## Tujuan Latihan
Salin tanpa perubahan bagian dari teks tentang kalender Hijriah Trensains Sragen, mulai dari kata-kata yang memuat "Di Trensains Sragen" dan berhenti setelah "sebagai identitas keislaman.".

TRENSAINS SRAGEN– Seperti biasa di setiap awal tahun Hijriah Trensains Sragen merilis Kalender Hijriah, begitu juga tahun ini, 1441 hijriah. Trensains resmi merilise kalender Hijriah pada Ahad, 22 Muharam 1441, diseting bersamaan dengan momen pengajian wali santri mid semester gasal.
Di Trensains Sragen kalender Hijriah digunakan untuk acuan ibadah dan akademik. Bisa ditemui di sudut-sudut ruang. Belum maksimal tapi sudah ada usaha dan upaya membiasakan dengan kalender hijriah sebagai identitas keislaman.
Ngomong-ngomong tentang kalender Hijriah, jadi teringat dengan wacana kalender global yang aktif diperbincangkan oleh ilmuwan muslim. Kalender Global penting diwujudkan karena merupakan simbol persatuan umat islam di seluruh dunia. Sayangnya, untuk sampai terwujudnya masih butuh upaya super ekstra.

## Kumpulan Materi

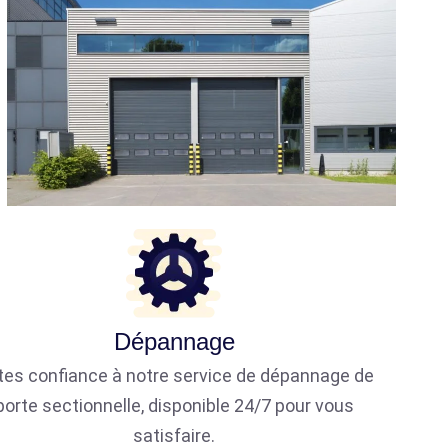
Dépannage
tes confiance à notre service de dépannage de
porte sectionnelle, disponible 24/7 pour vous
satisfaire.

## Hasil Pengerjaan
Di Trensains Sragen kalender Hijriah digunakan untuk acuan ibadah dan akademik. Bisa ditemui di sudut-sudut ruang. Belum maksimal tapi sudah ada usaha dan upaya membiasakan dengan kalender hijriah sebagai identitas keislaman.